_Description of the task:_
Turn everything from the start of the records through the line containing "v(0, 2700) *" into a numbered list, skipping blank lines and leaving out the pictures.

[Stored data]
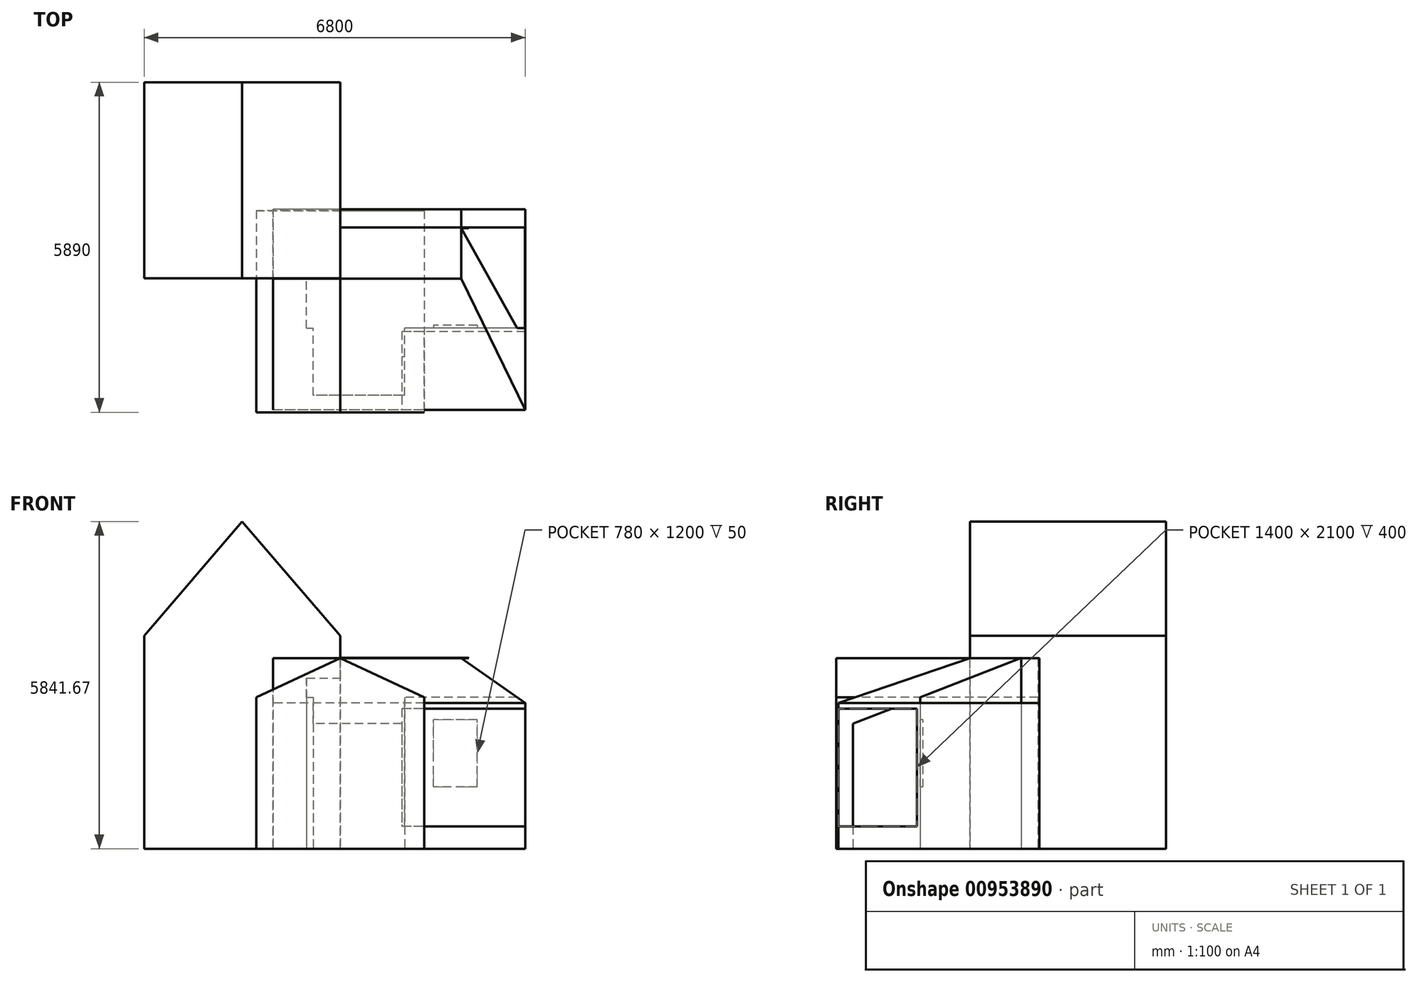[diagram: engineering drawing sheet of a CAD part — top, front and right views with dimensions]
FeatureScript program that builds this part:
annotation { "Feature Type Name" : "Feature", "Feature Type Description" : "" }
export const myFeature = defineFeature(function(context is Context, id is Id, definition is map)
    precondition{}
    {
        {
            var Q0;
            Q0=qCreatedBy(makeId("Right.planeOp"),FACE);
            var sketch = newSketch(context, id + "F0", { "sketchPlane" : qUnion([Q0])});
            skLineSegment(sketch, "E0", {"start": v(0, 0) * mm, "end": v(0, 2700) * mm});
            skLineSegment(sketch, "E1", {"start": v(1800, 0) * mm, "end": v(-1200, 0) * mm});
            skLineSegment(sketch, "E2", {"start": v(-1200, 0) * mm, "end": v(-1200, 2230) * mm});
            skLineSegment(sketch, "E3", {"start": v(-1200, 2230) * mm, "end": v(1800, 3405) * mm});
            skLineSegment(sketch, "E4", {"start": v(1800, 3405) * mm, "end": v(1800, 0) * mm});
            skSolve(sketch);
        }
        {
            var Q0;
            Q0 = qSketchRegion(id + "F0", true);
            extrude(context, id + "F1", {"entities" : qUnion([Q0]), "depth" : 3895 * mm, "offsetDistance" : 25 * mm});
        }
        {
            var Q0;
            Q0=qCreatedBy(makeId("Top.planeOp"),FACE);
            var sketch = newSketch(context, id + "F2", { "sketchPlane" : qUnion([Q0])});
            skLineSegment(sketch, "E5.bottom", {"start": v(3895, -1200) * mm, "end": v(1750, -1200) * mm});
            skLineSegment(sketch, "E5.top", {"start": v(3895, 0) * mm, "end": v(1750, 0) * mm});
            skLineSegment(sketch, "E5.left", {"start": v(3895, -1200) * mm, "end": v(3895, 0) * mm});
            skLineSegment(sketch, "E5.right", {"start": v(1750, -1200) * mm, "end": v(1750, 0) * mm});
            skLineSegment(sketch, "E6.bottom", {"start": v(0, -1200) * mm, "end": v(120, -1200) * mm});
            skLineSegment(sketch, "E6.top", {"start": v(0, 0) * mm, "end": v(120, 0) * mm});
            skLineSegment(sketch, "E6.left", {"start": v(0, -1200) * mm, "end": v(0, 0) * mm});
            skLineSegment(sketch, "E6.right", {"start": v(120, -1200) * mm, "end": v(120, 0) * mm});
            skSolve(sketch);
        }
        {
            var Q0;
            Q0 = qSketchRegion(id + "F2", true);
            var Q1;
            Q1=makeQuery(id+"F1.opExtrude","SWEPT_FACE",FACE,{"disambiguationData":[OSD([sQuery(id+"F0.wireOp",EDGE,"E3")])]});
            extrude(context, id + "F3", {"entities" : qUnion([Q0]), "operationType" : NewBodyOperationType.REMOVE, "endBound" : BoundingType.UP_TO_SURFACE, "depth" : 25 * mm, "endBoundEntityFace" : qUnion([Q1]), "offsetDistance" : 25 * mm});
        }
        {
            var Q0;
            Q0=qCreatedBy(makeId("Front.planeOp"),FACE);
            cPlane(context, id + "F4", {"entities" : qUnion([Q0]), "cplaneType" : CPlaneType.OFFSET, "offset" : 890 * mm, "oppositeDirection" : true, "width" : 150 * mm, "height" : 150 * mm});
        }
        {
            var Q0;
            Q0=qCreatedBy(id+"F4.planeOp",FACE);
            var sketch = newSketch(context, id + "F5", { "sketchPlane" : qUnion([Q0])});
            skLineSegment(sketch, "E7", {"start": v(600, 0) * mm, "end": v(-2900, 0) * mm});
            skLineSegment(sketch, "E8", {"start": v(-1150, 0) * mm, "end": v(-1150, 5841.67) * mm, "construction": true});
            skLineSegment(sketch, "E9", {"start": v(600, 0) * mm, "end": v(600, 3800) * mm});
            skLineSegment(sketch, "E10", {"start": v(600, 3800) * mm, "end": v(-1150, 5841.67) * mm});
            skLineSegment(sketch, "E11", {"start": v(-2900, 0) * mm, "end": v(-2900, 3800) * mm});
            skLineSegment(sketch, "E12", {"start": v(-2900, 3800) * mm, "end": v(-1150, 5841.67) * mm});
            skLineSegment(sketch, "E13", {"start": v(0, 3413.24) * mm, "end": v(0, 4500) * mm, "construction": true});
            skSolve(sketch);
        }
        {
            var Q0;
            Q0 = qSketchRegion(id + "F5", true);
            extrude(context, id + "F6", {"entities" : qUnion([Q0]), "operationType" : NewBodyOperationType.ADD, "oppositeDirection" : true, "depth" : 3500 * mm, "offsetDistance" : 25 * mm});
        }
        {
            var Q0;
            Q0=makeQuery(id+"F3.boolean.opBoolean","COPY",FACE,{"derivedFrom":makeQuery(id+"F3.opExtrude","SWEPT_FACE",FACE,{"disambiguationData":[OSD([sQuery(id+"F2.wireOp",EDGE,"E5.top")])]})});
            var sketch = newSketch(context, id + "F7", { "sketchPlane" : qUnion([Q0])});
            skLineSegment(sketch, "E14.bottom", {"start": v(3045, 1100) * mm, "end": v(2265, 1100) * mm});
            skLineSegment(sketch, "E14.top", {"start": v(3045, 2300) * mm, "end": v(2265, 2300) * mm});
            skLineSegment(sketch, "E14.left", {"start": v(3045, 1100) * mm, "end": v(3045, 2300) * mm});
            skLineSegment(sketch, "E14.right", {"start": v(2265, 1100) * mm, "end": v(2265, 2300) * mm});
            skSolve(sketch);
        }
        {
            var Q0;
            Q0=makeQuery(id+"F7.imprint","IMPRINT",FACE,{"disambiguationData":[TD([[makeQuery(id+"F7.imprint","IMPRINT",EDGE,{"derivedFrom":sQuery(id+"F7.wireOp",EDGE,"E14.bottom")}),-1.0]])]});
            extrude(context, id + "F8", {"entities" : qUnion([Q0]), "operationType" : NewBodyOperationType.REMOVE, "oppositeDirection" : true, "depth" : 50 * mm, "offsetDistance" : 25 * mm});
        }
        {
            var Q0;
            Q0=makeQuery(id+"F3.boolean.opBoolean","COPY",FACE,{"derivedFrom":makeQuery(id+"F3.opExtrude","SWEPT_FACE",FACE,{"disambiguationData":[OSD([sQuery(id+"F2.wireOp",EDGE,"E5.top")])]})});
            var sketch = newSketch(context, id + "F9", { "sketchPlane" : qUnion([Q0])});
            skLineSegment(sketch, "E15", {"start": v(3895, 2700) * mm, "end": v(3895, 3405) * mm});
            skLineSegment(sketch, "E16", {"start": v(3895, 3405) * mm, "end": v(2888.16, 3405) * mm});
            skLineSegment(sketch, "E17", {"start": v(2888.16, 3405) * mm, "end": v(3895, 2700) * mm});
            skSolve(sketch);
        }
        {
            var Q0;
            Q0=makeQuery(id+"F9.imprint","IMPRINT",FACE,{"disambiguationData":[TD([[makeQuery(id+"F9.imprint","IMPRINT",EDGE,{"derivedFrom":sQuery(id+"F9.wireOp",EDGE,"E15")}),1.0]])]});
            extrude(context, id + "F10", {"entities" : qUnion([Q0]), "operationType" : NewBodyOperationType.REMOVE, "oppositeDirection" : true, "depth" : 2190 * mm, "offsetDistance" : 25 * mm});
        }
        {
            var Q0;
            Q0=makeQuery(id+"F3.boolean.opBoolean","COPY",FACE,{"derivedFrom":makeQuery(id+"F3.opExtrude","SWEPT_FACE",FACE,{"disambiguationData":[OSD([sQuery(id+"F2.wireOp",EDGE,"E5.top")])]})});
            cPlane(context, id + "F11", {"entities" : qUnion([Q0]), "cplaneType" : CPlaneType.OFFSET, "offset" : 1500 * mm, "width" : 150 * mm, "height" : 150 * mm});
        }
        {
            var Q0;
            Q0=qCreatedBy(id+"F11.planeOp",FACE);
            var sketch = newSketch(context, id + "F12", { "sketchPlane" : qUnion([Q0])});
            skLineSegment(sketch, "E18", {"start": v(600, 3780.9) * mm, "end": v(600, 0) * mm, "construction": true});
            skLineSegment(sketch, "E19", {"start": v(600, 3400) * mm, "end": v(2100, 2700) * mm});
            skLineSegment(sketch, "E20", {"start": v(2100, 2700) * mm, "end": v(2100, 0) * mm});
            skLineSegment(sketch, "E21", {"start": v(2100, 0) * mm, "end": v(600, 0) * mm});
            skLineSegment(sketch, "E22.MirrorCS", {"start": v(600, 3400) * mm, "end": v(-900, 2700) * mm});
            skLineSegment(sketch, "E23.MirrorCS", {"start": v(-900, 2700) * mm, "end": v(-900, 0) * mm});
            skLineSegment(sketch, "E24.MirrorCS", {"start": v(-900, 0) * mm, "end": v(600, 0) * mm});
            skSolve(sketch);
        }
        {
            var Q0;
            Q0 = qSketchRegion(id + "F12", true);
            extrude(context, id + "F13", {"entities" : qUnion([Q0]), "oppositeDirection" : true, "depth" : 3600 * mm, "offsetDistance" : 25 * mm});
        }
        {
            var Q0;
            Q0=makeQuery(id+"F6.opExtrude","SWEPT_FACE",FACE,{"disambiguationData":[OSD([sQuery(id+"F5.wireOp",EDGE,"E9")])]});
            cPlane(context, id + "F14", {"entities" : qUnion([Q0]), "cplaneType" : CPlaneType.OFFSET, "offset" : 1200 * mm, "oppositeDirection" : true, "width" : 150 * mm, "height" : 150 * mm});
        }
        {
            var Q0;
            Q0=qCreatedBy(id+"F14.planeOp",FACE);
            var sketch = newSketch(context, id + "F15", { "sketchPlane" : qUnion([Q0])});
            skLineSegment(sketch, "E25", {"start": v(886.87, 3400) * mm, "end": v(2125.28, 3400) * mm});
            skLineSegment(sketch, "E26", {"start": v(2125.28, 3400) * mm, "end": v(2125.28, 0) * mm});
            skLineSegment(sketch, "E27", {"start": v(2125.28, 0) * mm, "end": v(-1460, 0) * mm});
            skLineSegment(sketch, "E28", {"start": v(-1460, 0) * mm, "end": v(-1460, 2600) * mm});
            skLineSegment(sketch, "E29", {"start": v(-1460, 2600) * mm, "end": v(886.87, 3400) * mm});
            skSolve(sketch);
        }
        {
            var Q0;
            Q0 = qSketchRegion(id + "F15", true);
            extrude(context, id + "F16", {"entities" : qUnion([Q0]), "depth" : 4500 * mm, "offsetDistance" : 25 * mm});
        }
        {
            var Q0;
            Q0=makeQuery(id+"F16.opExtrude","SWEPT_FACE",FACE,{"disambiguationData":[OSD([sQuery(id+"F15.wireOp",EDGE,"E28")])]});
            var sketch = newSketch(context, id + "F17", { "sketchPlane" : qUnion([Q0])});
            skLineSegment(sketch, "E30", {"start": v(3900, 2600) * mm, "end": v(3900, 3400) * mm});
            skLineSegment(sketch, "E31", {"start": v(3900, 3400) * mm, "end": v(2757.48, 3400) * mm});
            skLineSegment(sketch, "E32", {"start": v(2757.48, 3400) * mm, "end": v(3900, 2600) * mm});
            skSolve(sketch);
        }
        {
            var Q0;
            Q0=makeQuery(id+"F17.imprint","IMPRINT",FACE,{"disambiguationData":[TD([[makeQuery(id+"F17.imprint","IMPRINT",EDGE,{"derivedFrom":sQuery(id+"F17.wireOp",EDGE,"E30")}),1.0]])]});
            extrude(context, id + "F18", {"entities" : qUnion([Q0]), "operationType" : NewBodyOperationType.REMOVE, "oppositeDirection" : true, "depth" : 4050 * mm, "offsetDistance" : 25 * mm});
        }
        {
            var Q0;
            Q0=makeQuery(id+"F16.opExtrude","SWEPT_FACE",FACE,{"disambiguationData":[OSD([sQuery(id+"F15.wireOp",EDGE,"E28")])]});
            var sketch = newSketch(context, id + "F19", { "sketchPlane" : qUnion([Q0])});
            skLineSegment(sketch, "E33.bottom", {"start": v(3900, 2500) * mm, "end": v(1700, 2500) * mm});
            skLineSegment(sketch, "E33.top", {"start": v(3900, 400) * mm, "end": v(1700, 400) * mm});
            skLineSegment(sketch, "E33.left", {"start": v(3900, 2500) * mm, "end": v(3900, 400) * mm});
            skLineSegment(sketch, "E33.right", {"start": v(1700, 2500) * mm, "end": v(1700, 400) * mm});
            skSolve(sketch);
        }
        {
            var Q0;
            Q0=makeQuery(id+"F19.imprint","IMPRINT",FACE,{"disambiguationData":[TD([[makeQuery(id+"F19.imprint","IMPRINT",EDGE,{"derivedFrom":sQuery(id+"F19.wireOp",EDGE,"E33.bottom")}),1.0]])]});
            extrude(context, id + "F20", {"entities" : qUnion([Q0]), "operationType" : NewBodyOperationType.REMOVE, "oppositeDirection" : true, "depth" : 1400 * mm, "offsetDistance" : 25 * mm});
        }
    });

_Worked answer:_
1. [diagram: engineering drawing sheet of a CAD part — top, front and right views with dimensions]
2. FeatureScript program that builds this part:
3. annotation { "Feature Type Name" : "Feature", "Feature Type Description" : "" }
4. export const myFeature = defineFeature(function(context is Context, id is Id, definition is map)
5.     precondition{}
6.     {
7.         {
8.             var Q0;
9.             Q0=qCreatedBy(makeId("Right.planeOp"),FACE);
10.             var sketch = newSketch(context, id + "F0", { "sketchPlane" : qUnion([Q0])});
11.             skLineSegment(sketch, "E0", {"start": v(0, 0) * mm, "end": v(0, 2700) * mm});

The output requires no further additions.